Every day algorithms take part in our lives in some way or together, and almost always do so to influence us sometimes – even negative-without us even noticing, so it's not bad when we see one with the potential to save lives. On Monday, researchers from Google's artificial intelligence department, together with a group of health researchers, announced a deep learning algorithm that could detect lung cancer with a 94.4% success rate.

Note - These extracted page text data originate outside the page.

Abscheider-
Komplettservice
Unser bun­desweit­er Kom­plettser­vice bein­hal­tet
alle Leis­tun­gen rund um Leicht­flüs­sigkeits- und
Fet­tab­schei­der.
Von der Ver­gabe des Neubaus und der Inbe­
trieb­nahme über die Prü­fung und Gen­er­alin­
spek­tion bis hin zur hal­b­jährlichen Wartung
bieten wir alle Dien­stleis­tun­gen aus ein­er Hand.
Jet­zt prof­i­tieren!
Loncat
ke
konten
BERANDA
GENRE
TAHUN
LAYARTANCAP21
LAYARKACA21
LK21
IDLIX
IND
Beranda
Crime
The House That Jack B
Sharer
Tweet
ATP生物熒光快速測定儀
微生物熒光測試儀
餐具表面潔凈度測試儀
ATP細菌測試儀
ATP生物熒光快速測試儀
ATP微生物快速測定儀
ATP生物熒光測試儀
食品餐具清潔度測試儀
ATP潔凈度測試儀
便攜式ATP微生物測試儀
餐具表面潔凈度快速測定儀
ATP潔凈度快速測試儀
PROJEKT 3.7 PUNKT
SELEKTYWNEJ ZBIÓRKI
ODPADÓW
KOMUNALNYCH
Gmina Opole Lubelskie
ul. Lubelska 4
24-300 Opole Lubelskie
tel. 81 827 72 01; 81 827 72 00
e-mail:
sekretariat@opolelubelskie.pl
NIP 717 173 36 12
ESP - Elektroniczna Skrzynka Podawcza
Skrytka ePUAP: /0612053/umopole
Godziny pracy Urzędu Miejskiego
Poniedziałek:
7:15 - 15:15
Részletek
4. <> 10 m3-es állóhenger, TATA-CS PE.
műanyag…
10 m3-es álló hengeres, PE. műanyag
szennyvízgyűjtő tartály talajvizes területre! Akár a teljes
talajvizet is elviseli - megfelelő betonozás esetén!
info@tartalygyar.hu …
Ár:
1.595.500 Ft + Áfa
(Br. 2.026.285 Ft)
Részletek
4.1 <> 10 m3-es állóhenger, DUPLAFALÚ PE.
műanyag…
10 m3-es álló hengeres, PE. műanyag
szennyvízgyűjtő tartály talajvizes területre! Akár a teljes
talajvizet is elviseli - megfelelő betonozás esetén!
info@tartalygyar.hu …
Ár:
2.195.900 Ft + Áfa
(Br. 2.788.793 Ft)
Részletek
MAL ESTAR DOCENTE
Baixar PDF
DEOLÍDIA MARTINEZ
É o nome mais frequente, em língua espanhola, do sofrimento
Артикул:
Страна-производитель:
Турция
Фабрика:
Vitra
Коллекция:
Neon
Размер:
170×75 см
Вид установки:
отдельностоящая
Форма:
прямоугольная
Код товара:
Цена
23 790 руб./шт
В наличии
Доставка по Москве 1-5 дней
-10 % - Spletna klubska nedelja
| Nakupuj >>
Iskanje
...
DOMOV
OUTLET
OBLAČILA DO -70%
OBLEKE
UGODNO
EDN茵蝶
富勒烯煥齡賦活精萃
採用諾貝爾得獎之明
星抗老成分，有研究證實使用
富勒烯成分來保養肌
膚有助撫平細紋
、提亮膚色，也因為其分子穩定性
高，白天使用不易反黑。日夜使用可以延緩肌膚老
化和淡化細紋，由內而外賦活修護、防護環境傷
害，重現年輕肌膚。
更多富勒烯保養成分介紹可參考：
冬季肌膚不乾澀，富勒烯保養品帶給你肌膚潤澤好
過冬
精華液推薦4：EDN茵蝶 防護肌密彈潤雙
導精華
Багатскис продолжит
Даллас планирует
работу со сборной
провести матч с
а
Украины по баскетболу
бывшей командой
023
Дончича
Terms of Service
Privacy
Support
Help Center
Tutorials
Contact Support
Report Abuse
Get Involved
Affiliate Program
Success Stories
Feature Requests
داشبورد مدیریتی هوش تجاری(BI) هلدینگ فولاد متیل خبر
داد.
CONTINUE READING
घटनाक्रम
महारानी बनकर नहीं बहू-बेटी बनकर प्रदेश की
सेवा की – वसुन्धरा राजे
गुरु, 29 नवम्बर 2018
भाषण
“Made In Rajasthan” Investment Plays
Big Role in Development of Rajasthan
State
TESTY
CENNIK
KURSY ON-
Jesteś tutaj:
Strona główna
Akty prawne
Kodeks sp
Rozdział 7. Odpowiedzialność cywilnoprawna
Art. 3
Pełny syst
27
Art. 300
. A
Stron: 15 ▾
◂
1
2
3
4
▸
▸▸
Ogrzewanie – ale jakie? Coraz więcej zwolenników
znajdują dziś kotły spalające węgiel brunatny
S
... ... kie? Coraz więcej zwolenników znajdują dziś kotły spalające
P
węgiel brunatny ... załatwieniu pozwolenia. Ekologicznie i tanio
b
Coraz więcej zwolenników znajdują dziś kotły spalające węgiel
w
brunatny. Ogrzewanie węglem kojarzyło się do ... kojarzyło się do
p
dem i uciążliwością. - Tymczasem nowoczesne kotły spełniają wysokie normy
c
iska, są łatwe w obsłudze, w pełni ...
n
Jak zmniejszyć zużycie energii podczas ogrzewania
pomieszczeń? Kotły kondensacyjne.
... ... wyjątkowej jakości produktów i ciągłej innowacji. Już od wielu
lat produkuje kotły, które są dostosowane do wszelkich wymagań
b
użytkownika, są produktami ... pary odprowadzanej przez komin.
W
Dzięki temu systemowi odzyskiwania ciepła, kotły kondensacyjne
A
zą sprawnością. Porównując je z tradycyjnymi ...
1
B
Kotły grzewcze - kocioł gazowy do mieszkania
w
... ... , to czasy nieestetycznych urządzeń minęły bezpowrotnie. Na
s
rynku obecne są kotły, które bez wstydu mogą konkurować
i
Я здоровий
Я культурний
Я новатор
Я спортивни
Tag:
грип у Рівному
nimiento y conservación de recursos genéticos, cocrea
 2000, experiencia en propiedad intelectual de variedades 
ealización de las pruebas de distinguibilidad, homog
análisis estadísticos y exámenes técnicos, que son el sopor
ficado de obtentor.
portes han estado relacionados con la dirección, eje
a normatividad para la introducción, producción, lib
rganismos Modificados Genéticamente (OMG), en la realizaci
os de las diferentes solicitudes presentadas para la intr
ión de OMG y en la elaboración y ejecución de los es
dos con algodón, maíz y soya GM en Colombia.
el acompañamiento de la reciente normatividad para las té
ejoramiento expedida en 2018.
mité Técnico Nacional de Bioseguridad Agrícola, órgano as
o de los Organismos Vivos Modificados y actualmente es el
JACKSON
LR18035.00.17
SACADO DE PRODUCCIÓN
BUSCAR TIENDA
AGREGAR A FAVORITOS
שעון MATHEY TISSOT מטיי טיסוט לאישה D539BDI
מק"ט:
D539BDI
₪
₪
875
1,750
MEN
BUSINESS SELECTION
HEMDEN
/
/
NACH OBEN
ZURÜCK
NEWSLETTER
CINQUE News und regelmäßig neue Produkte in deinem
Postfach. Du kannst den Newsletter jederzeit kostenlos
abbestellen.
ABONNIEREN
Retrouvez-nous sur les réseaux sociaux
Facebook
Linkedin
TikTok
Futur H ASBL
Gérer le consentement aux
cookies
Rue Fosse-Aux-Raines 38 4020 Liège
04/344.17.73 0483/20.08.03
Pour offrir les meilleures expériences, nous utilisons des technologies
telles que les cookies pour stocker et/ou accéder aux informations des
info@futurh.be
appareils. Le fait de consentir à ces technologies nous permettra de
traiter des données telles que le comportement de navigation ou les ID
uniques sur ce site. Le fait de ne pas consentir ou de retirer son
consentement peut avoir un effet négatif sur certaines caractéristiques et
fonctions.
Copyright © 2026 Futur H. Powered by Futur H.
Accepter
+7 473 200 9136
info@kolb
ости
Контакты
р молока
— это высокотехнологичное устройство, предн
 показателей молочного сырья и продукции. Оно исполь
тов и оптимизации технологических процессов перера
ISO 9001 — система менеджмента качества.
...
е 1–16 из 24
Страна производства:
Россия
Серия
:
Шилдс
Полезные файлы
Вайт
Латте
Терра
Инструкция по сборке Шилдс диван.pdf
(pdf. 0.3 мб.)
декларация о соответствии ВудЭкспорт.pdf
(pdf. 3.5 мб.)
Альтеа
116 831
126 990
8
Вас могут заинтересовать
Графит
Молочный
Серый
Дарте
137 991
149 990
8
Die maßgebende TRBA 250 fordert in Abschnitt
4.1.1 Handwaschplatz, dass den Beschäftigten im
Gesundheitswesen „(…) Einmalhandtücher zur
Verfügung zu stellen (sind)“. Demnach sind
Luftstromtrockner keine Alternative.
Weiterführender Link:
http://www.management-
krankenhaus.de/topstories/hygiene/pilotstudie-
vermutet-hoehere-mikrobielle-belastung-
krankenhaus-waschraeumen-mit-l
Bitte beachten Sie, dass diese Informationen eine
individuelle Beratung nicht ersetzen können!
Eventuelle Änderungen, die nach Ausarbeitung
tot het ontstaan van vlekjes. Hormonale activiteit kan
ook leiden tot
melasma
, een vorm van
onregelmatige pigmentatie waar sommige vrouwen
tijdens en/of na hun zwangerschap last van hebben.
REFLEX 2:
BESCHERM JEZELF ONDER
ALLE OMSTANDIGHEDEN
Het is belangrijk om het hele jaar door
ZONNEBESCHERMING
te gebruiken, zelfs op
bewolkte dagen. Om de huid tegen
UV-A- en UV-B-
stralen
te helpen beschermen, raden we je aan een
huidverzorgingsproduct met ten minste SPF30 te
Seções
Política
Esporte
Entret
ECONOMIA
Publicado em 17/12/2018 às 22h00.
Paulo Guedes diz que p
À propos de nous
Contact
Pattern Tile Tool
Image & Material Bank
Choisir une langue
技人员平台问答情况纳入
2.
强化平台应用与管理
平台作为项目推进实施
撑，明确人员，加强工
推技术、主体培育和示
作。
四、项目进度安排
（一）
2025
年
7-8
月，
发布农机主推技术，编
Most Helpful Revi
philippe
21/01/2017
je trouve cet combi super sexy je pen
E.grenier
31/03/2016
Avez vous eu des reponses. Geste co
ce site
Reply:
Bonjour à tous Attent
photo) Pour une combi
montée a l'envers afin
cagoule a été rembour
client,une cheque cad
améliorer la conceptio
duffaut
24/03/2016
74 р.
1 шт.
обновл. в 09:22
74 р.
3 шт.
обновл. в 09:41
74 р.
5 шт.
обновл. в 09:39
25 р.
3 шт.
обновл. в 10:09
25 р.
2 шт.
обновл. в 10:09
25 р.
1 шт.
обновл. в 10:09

The findings were published in the journal Nature Medicine, which noted that, apart from having a high accuracy rate, the algorithm could perform better than radiologists in some circumstances. According to the study, the system achieved that success rate in 6,716 cases received from the National Lung Cancer Screening Trial and similar accuracy in 1,139 independent clinical cases.
The researchers carried out two studies, one where a previous scanner was available and one that was not. In the first scenario, the deep learning algorithm – trained with CT scans of people with lung cancer, without cancer and with modules that had become cancerous – had an identification rate above six radiologists, and in the second, the results were between people and even an algorithm.
"This whole process of experimentation is as a student at school," said Dr Daniel Tse, Google's project manager, at the New York Times. "We use a large set of training data that will teach you to learn on your own what cancer is and when it will be cancer in the future." We did a final examination with some data I had never seen after spending a lot of time training it, and the final result was excellent. "
But the results of this study are the first steps of algorithmic identification. It's still far from detailed enough to be implemented widely in healthcare centers that perform cancer screening, but our start is promising. "A CT scan of a smoker's lung is so bad that it's hard to make it wrong," says Dr. Eric Topol, director of the Scripps Research Institute in California, told the New York Times.
Many technology companies, including Google, already use algorithms as detection tools in their large-scale platforms, particularly for moderation tasks. And these automated systems still fail very much. But researchers working on this technology to detect lung cancer recognize the risk of operating a system of this type without fully confirming its effectiveness and also ensuring t that control mechanisms to protect the system and its usage control
"We are working with organizations around the world to get an idea of how we can put this technology into practice in clinics in a productive way," said Dr Tse at the New York Times. "We don't want to rush this."